Casting Vincent Price as an utterly convincing, pure villain sets the show on an unsubtle path -actions and motivations are the most basic here. He's always playing with his rifles and is intent on abusing both wife (Nina Foch) and cute 10-year-old son. Price was mistreated by his dad, and he's determined that his son has to be as heartless, cold and violent as he is. Script is deterministic -characters make decisions but every element here is a result of fate, out of one's control.

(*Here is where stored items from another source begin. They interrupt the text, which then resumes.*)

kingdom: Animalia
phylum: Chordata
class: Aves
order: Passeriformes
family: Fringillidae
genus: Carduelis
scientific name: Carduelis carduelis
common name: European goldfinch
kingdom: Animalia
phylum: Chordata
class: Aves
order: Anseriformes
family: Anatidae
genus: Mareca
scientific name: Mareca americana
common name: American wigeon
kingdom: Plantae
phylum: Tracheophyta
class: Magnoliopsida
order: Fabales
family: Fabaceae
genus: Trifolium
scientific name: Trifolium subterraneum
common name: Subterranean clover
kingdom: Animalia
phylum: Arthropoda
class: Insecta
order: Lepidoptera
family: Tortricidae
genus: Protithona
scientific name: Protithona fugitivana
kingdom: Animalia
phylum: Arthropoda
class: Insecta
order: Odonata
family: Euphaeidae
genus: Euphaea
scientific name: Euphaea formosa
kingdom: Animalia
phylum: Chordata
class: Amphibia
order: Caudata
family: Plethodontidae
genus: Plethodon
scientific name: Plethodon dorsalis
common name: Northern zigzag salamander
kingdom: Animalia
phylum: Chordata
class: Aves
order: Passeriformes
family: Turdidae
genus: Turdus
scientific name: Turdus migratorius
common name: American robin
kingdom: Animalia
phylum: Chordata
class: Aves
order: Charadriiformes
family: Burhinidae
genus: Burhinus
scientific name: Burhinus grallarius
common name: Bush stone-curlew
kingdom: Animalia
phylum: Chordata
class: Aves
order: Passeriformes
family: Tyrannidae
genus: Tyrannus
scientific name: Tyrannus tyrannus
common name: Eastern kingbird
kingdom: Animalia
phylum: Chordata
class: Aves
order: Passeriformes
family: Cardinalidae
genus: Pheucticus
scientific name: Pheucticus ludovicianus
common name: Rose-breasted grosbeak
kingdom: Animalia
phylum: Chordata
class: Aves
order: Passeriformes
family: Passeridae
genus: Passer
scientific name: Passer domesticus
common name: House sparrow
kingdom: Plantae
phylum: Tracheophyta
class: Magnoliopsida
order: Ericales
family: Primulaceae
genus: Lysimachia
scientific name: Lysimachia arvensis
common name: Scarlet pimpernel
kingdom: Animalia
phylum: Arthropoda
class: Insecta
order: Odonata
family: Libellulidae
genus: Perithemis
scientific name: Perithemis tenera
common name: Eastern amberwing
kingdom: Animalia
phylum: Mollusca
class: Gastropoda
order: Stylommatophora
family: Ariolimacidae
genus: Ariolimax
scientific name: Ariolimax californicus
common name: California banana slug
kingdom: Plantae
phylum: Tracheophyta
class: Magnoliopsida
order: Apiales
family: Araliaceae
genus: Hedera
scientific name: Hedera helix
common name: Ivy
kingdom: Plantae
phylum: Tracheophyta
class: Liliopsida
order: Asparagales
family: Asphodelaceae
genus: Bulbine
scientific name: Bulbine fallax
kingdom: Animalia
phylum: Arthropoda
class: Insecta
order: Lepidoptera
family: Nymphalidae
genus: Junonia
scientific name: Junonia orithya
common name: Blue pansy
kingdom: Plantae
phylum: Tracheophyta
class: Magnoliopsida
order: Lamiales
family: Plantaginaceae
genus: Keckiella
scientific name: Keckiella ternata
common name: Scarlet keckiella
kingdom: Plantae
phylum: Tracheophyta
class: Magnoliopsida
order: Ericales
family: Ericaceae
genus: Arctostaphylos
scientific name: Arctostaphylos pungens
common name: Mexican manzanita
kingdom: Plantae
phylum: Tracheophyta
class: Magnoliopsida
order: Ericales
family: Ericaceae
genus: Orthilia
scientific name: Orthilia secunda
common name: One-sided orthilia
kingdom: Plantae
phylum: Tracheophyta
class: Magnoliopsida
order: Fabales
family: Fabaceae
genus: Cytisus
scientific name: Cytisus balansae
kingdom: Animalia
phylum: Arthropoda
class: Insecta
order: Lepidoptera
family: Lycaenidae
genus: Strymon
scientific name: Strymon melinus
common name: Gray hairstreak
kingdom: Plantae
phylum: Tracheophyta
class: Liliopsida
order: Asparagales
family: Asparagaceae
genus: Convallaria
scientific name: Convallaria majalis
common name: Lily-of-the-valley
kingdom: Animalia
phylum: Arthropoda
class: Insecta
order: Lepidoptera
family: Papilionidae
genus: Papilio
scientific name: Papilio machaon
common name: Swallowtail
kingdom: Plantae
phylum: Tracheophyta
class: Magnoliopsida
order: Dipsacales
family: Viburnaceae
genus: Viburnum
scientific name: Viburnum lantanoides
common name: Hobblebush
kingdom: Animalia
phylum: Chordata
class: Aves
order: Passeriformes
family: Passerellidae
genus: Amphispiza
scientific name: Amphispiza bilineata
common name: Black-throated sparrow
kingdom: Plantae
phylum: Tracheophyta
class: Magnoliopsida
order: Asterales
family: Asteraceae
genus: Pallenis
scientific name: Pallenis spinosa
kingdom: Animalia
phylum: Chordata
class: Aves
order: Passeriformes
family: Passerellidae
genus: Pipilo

The undeniable enjoyment of watching Vincent act up a storm as such a heartless character abruptly ends 1/2 way through the show when Foch murders him with a rifle, the only way to protect her son. By this point it is crystal clear that the society's treatment of women, subjugated to the will of their husbands, gave her character no other way out, as his insistence that she leave but not take her boy or ever see him again (a threat backed up by the law and his powerful status in society) left her no choice. That fact, different but not fully changed today especially with right-wing attitudes opposing women's rights gaining headway, starting with the Supreme Court, should be a central issue in the script but instead is relied upon as a given.
Plot twists in the second half are all contrived and based upon hopelessness -the inability to effect change. "Climax!" is designed here to divert our attention from real problems and instead escape into melodramatic stories right out of previous centuries.
Harry Bellaver, famous from his continuing role on "Naked City", is fine as Price & Foch's gardener, whose subsidiary story takes over for the second half of the show, a story that is not believable at all, just there to keep the tired plot's pot boiling.